> [EXERCISE INPUT]:
================
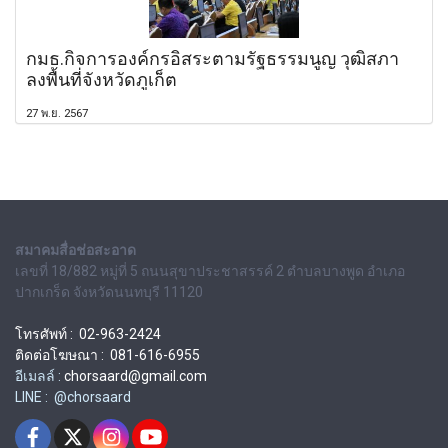
กมธ.กิจการองค์กรอิสระตามรัฐธรรมนูญ วุฒิสภา
ลงพื้นที่จังหวัดภูเก็ต
27 พ.ย. 2567
สมาคมสื่อช่อสะอาด
เลขที่ 18/882 หมู่ที่ 5 ถนนสุขาประชาสรรค์ 2 ตำบลบางพูด อำเภอ
ปากเกร็ด จังหวัดนนทบุรี 11120
โทรศัพท์ : 02-963-2424
ติดต่อโฆษณา : 081-616-6955
อีเมลล์ :
chorsaard@gmail.com
LINE : @chorsaard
================
> [TASK OBJECTIVE]:
Print every line of text from the records above word for word, leaving the pictures out of your answer.

> [RESULT]:
กมธ.กิจการองค์กรอิสระตามรัฐธรรมนูญ วุฒิสภา
ลงพื้นที่จังหวัดภูเก็ต
27 พ.ย. 2567
สมาคมสื่อช่อสะอาด
เลขที่ 18/882 หมู่ที่ 5 ถนนสุขาประชาสรรค์ 2 ตำบลบางพูด อำเภอ
ปากเกร็ด จังหวัดนนทบุรี 11120
โทรศัพท์ : 02-963-2424
ติดต่อโฆษณา : 081-616-6955
อีเมลล์ :
chorsaard@gmail.com
LINE : @chorsaard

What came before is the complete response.